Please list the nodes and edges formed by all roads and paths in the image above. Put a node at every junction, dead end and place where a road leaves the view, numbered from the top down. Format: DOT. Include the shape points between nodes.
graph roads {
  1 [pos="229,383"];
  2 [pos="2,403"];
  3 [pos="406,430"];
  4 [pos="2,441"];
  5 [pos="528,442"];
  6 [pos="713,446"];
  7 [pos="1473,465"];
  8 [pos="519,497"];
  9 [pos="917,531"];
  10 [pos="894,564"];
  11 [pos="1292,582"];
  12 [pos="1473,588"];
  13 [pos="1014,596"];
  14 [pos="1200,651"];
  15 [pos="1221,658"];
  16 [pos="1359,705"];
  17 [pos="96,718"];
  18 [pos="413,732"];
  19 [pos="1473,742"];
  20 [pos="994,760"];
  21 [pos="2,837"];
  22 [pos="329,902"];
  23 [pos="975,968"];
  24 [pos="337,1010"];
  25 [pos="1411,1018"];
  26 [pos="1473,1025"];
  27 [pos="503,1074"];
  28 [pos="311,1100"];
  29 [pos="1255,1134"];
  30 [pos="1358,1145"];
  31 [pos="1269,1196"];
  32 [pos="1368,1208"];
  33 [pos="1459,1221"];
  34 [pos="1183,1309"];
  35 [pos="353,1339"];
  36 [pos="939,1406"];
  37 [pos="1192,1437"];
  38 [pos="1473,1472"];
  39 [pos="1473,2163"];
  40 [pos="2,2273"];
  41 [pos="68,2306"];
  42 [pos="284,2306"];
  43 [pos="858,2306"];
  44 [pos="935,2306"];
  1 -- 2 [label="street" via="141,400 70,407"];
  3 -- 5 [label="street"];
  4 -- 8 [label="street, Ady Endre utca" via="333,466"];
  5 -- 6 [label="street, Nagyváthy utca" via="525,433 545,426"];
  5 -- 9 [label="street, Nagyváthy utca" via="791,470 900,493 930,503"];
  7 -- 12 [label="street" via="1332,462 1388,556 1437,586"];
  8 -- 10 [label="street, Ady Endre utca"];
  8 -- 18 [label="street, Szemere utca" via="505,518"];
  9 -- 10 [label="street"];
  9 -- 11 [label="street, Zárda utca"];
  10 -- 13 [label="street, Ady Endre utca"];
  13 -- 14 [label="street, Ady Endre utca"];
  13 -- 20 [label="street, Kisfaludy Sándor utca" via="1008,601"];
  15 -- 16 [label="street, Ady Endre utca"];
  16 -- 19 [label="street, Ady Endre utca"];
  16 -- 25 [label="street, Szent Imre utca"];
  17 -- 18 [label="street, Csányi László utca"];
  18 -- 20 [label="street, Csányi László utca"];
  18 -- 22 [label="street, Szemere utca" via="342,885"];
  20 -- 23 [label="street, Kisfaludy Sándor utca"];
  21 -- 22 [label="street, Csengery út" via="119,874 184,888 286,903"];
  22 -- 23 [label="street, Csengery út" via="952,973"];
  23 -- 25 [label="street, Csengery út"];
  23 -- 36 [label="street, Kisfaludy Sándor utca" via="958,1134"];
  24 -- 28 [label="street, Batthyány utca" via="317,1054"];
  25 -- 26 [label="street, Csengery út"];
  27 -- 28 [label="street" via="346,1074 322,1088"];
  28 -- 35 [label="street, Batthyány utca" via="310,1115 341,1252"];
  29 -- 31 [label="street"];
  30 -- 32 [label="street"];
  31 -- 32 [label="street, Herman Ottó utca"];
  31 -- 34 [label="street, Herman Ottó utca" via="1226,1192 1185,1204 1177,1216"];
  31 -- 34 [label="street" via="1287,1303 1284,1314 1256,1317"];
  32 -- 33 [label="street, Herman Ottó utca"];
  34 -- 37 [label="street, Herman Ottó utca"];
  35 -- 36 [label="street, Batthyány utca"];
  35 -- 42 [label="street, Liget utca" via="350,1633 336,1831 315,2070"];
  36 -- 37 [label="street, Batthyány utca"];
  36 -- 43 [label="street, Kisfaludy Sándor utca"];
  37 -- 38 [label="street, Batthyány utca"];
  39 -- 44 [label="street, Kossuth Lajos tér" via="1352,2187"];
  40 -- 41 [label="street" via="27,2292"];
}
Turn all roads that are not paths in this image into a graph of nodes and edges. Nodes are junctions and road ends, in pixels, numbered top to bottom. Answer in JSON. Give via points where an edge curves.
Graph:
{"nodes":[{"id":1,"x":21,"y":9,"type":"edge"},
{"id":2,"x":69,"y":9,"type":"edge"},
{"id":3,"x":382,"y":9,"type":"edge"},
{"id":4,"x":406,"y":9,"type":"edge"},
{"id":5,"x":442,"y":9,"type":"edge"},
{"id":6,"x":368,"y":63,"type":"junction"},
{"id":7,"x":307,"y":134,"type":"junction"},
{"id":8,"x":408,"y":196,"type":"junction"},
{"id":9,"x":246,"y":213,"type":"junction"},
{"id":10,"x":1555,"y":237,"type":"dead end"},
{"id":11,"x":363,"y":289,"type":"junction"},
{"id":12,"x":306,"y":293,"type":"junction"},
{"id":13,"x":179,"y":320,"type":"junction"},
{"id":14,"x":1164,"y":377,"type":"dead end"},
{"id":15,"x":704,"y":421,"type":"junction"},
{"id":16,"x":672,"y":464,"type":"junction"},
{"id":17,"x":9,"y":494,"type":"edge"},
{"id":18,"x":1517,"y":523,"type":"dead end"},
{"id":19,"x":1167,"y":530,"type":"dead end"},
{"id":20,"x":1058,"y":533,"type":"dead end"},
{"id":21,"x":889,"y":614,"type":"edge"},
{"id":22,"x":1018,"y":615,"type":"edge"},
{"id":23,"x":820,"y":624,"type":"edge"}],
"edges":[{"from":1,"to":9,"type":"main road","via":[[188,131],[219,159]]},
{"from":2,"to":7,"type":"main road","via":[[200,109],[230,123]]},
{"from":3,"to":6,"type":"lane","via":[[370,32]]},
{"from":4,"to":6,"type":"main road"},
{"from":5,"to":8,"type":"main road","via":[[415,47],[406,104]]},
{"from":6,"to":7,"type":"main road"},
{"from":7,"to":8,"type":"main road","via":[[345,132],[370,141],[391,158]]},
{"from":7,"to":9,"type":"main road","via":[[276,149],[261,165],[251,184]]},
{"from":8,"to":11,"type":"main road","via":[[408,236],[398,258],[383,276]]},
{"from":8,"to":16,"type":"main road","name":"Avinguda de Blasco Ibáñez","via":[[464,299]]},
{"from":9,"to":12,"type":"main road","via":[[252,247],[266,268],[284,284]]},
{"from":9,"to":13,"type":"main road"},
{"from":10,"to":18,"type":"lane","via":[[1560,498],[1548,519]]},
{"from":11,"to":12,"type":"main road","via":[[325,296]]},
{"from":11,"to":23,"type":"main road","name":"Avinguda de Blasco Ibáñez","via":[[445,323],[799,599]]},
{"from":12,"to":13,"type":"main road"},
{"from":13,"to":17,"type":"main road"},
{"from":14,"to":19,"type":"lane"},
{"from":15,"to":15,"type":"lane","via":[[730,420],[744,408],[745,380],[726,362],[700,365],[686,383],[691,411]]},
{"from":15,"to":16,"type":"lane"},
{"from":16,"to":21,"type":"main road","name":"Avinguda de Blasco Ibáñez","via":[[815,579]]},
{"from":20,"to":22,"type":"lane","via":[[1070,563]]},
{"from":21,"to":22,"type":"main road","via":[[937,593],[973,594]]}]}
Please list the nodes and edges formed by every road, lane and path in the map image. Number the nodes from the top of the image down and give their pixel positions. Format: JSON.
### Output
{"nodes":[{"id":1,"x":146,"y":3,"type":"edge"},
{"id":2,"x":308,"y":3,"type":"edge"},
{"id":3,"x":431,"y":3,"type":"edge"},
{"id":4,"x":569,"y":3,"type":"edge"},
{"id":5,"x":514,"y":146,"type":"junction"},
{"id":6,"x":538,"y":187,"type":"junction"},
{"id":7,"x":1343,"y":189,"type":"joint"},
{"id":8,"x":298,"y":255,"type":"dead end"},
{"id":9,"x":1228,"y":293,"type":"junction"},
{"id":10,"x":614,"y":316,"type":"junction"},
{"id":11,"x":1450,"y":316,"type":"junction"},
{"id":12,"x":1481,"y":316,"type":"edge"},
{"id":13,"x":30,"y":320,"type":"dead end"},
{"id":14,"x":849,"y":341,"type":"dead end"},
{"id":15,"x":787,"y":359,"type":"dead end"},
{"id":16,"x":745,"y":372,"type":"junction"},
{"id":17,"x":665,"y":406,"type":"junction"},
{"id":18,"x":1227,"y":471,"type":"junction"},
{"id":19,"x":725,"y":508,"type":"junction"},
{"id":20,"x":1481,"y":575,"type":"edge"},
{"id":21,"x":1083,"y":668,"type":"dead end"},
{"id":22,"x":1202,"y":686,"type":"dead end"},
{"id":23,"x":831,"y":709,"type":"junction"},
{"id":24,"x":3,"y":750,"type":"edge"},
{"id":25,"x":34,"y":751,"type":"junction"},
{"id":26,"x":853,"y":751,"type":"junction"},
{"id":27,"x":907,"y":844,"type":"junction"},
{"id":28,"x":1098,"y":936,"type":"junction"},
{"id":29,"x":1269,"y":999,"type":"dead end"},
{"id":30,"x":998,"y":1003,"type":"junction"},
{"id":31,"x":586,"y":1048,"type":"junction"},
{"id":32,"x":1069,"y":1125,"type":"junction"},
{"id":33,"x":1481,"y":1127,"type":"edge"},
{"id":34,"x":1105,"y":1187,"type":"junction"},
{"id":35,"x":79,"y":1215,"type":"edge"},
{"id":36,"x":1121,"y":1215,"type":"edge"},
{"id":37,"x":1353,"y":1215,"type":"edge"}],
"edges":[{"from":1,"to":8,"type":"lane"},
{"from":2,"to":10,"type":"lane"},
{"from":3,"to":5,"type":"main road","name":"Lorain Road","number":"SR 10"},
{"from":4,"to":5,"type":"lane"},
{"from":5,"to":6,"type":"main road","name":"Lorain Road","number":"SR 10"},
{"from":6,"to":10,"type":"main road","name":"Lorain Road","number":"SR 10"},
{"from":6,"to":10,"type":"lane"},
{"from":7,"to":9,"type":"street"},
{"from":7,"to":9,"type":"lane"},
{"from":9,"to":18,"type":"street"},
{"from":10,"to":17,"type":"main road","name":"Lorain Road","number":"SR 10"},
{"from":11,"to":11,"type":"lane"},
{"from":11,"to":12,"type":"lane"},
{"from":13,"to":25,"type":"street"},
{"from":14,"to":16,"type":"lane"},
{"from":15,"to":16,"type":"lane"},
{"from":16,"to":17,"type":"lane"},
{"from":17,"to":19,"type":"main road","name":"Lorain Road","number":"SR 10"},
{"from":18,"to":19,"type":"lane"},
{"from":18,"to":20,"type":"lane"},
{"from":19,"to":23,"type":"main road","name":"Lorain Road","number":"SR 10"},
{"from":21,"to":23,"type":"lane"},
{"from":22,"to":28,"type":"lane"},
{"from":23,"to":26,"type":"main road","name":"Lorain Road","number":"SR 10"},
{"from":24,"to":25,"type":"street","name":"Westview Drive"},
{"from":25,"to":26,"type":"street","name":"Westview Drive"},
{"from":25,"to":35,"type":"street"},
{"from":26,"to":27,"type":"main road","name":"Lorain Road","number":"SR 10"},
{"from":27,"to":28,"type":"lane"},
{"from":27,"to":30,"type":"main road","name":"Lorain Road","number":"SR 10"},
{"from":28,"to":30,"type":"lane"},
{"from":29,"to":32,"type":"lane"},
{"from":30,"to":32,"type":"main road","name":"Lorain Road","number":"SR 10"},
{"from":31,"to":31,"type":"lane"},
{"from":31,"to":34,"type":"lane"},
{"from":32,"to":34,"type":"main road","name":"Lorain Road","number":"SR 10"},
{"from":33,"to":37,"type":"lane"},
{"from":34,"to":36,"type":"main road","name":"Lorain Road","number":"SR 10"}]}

PROBLEM REQUIREMENTS:
Your task is to find each line in the entries that contains the string "Ibáñez" and copy it.

EXERCISE RESPONSE:
{"from":8,"to":16,"type":"main road","name":"Avinguda de Blasco Ibáñez","via":[[464,299]]},
{"from":11,"to":23,"type":"main road","name":"Avinguda de Blasco Ibáñez","via":[[445,323],[799,599]]},
{"from":16,"to":21,"type":"main road","name":"Avinguda de Blasco Ibáñez","via":[[815,579]]},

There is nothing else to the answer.